The team remained unbeaten through all six of their qualifying games, and in the second phase in the Netherlands last month didn’t concede a single goal against Austria, the hosts and Turkey, Mayo Gaelic footballer Sarah Rowe getting the winner against the Turks having been set up by Clare Shine, who’d got the winner against Austria, the former Cork camogie player – all-rounders, this lot.

Ireland were beaten to top spot in their group by the Netherlands on goal difference, but qualified as the best runners-up, thereby eliminating Germany, the most successful nation at under-19 level.

Connell, the former League of Ireland stalwart, paid tribute to his team, captained by Chloe Mustaki, after their feat, not least to his goalkeeper Courtney Brosnan and her back four of Keeva Keenan, Grace Wright, Ciara O’Connell and Savannah McCarthy, whose defending throughout was the rock on which their success was built.

Singling out any one in such a team effort is, of course, a hapless task, but McCarthy, who only turned 17 in March, is impossible to ignore.

Named the FAI’s 2013 under-17 international player of the year, the Listowel Celtic defender, coached by Dominic Scanlon at the club since she was seven, made her senior debut for Ireland last weekend in an unofficial international away to the Basque Country, a measure of how highly regarded she is by coach Sue Ronan.

McCarthy, a handy Gaelic footballer too with Emmets, has captained Ireland at under-15, 16 and, when Connell was also her coach, at under-17 level. “And she was just 15,” he said. “She’s an amazing young girl, with an amazing story.
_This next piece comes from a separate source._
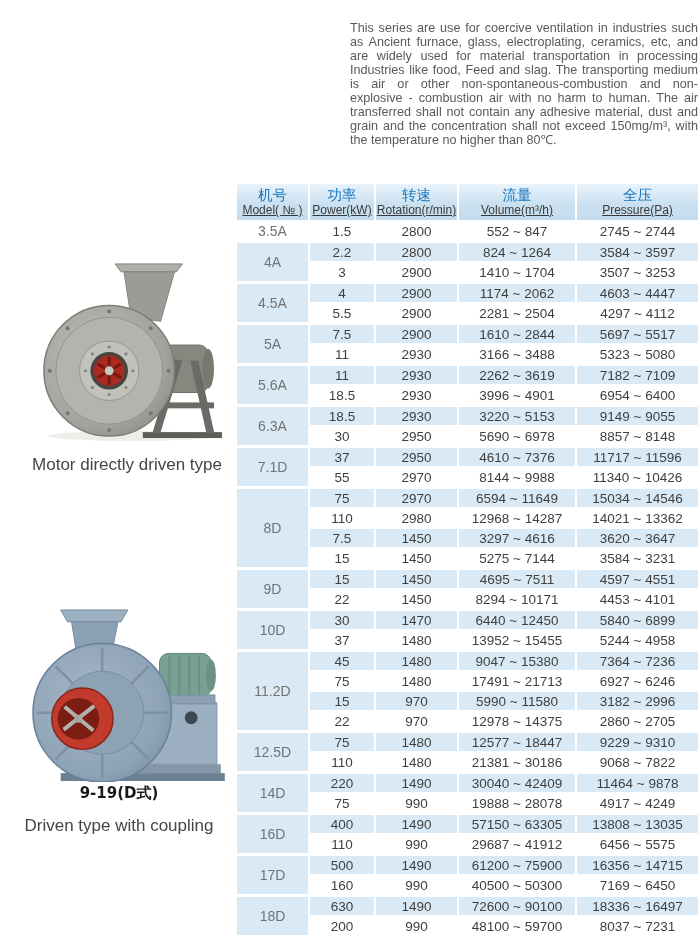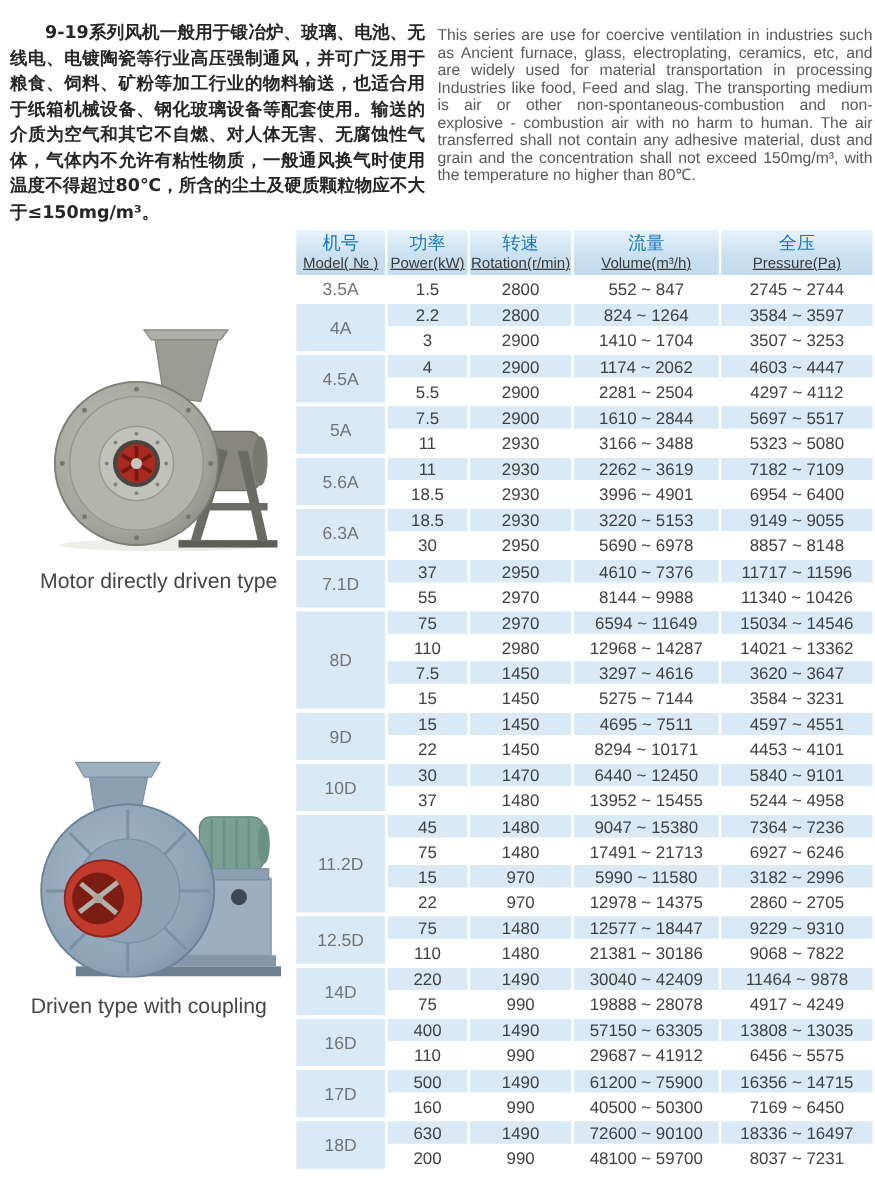"9-19系列风机一般用于锻冶炉、玻璃、电池、无线电、电镀陶瓷等行业高压强制通风，" p.intro-cn { html: <p>9-19系列风机一般用于锻冶炉、玻璃、电池、无线电、电镀陶瓷等行业高压强制通风，并可广泛用于粮食、饲料、矿粉等加工行业的物料输送，也适合用于纸箱机械设备、钢化玻璃设备等配套使用。输送的介质为空气和其它不自燃、对人体无害、无腐蚀性气体，气体内不允许有粘性物质，一般通风换气时使用温度不得超过80℃，所含的尘土及硬质颗粒物应不大于≤150mg/m³。</p> -> none }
She has great leadership skills, a fantastic personality. She took on board her duties as captain and had the respect of all the players. She’s a toughie on the pitch, and a lady off the park – a good mix.”

Qualification for the under-19 finals caps what has been a memorable spell for McCarthy, her FAI player of the year award adding to one of her proudest moments, when, last year, her heroine Katie Taylor presented her with the Irish Traveller Pride Award for sporting achievements. As a member of the Travelling community, it was the most special of moments, not least for her proud parents, Theresa and Stephen, a useful footballer in his time too who is currently recovering in hospital after an accident.

Having been drawn in a group with previous winners England and Sweden, and runners-up two years ago Spain, the summer holds plenty of challenges for McCarthy and her team-mates.

“But we’re not going there for a holiday,” said Connell. “We drew with England this year, and beat Sweden, we haven’t lost in nine games, so I quietly fancy our chances. I think we can rise to the challenge. And with characters like Savannah, anything is possible.”